Ciò che accade fuori dal campo è di competenza degli organi sportivi? Il caso Zverev
La questioni di vita privata si sono mischiate con quelle di campo anche nel caso di Alexander Zverev. Nel giorno in cui la sua ex Brenda Patea aveva svelato di essere incinta del suo erede, l’altra ex Olga Sharypova lo aveva accusato di violenza domestica ai propri danni. Schierarsi sulla questione è obiettivamente difficile: le versioni dei due sono agli antipodi e ad eccezione di alcuni screen di Whatsapp non sono mai uscite prove da poter ritenere schiaccianti. Sharypova ha dichiarato di non essere intenzionata a muovere una battaglia legale nei confronti del tennista e anche per questo probabilmente non sarà mai possibile avere un riscontro definitivo. Questi fatti hanno sicuramente intaccato l’immagine di Zverev, che specialmente nelle settimane successive alle dichiarazioni di Olga, è stato bersagliato senza sosta sui social. Lo stesso è accaduto all’account del Masters 1000 di Parigi Bercy che fu costretto a cancellare dai propri profili una foto del giocatore.
Tra i tennisti si è parlato delle accuse ed anche in questo caso colleghi e colleghe del tedesco hanno preso posizioni differenti. A prescindere dalle parti, uno degli interventi più interessanti è stato quello di Andy Murray che ha chiamato in causa l’ATP chiedendo l’istituzione di politica contro la violenza domestica. “L’ATP non si è schierata tempestivamente. Il tennis non ha una politica sugli abusi domestici, ma è qualcosa che dovremmo istituire per poter reagire subito quando succedono fatti di questo tipo.

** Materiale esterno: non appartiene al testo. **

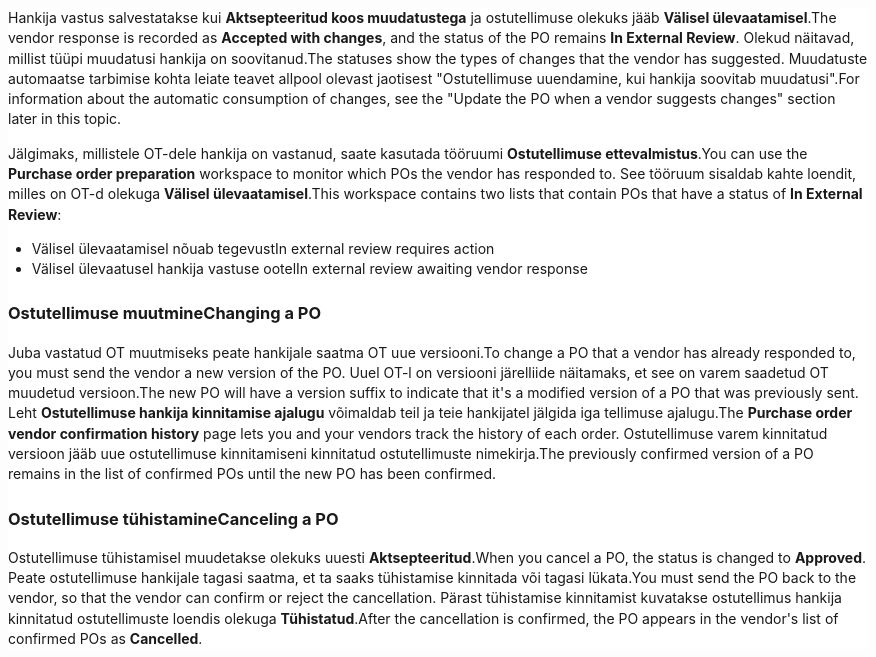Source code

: <td><span data-ttu-id="e3b32-176">Hankija vastus salvestatakse kui <strong>Aktsepteeritud koos muudatustega</strong> ja ostutellimuse olekuks jääb <strong>Välisel ülevaatamisel</strong>.</span><span class="sxs-lookup"><span data-stu-id="e3b32-176">The vendor response is recorded as <strong>Accepted with changes</strong>, and the status of the PO remains <strong>In External Review</strong>.</span></span> <span data-ttu-id="e3b32-177">Olekud näitavad, millist tüüpi muudatusi hankija on soovitanud.</span><span class="sxs-lookup"><span data-stu-id="e3b32-177">The statuses show the types of changes that the vendor has suggested.</span></span> <span data-ttu-id="e3b32-178">Muudatuste automaatse tarbimise kohta leiate teavet allpool olevast jaotisest &quot;Ostutellimuse uuendamine, kui hankija soovitab muudatusi&quot;.</span><span class="sxs-lookup"><span data-stu-id="e3b32-178">For information about the automatic consumption of changes, see the &quot;Update the PO when a vendor suggests changes&quot; section later in this topic.</span></span> </td>
</tr>
</tbody>
</table>

<span data-ttu-id="e3b32-179">Jälgimaks, millistele OT-dele hankija on vastanud, saate kasutada tööruumi **Ostutellimuse ettevalmistus**.</span><span class="sxs-lookup"><span data-stu-id="e3b32-179">You can use the **Purchase order preparation** workspace to monitor which POs the vendor has responded to.</span></span> <span data-ttu-id="e3b32-180">See tööruum sisaldab kahte loendit, milles on OT-d olekuga **Välisel ülevaatamisel**.</span><span class="sxs-lookup"><span data-stu-id="e3b32-180">This workspace contains two lists that contain POs that have a status of **In External Review**:</span></span>

- <span data-ttu-id="e3b32-181">Välisel ülevaatamisel nõuab tegevust</span><span class="sxs-lookup"><span data-stu-id="e3b32-181">In external review requires action</span></span>
- <span data-ttu-id="e3b32-182">Välisel ülevaatusel hankija vastuse ootel</span><span class="sxs-lookup"><span data-stu-id="e3b32-182">In external review awaiting vendor response</span></span>

### <a name="changing-a-po"></a><span data-ttu-id="e3b32-183">Ostutellimuse muutmine</span><span class="sxs-lookup"><span data-stu-id="e3b32-183">Changing a PO</span></span>

<span data-ttu-id="e3b32-184">Juba vastatud OT muutmiseks peate hankijale saatma OT uue versiooni.</span><span class="sxs-lookup"><span data-stu-id="e3b32-184">To change a PO that a vendor has already responded to, you must send the vendor a new version of the PO.</span></span> <span data-ttu-id="e3b32-185">Uuel OT-l on versiooni järelliide näitamaks, et see on varem saadetud OT muudetud versioon.</span><span class="sxs-lookup"><span data-stu-id="e3b32-185">The new PO will have a version suffix to indicate that it's a modified version of a PO that was previously sent.</span></span> <span data-ttu-id="e3b32-186">Leht **Ostutellimuse hankija kinnitamise ajalugu** võimaldab teil ja teie hankijatel jälgida iga tellimuse ajalugu.</span><span class="sxs-lookup"><span data-stu-id="e3b32-186">The **Purchase order vendor confirmation history** page lets you and your vendors track the history of each order.</span></span> <span data-ttu-id="e3b32-187">Ostutellimuse varem kinnitatud versioon jääb uue ostutellimuse kinnitamiseni kinnitatud ostutellimuste nimekirja.</span><span class="sxs-lookup"><span data-stu-id="e3b32-187">The previously confirmed version of a PO remains in the list of confirmed POs until the new PO has been confirmed.</span></span>

### <a name="canceling-a-po"></a><span data-ttu-id="e3b32-188">Ostutellimuse tühistamine</span><span class="sxs-lookup"><span data-stu-id="e3b32-188">Canceling a PO</span></span>

<span data-ttu-id="e3b32-189">Ostutellimuse tühistamisel muudetakse olekuks uuesti **Aktsepteeritud**.</span><span class="sxs-lookup"><span data-stu-id="e3b32-189">When you cancel a PO, the status is changed to **Approved**.</span></span> <span data-ttu-id="e3b32-190">Peate ostutellimuse hankijale tagasi saatma, et ta saaks tühistamise kinnitada või tagasi lükata.</span><span class="sxs-lookup"><span data-stu-id="e3b32-190">You must send the PO back to the vendor, so that the vendor can confirm or reject the cancellation.</span></span> <span data-ttu-id="e3b32-191">Pärast tühistamise kinnitamist kuvatakse ostutellimus hankija kinnitatud ostutellimuste loendis olekuga **Tühistatud**.</span><span class="sxs-lookup"><span data-stu-id="e3b32-191">After the cancellation is confirmed, the PO appears in the vendor's list of confirmed POs as **Cancelled**.</span></span>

La faccenda di Zverev va presa seriamente e gli sviluppi devono essere seguiti”. Il britannico non ha fatto mistero di non aver gradito l’intervento tardivo dell’organo che regola il circuito maschile, reo di aver condannato il tedesco per le accuse ricevute solo in un secondo momento. Come detto l’ATP non ha un codice di condotta per questi casi, in NBA per esempio Zverev sarebbe stato sospeso e sarebbe stata condotta un’investigazione sul caso. Quale dei due approcci è da ritenere il più corretto? Gli organi sportivi sono legittimati a prendere provvedimenti basati sulla vita extra campo degli atleti? In questo senso lo sport americano e quello europeo sembrano andare in un due direzioni diverse. Una risposta netta non esiste, il buon senso direbbe di rimettersi alla casistica specifica, ma con il rischio di creare precedenti controversi e discordanti tra loro.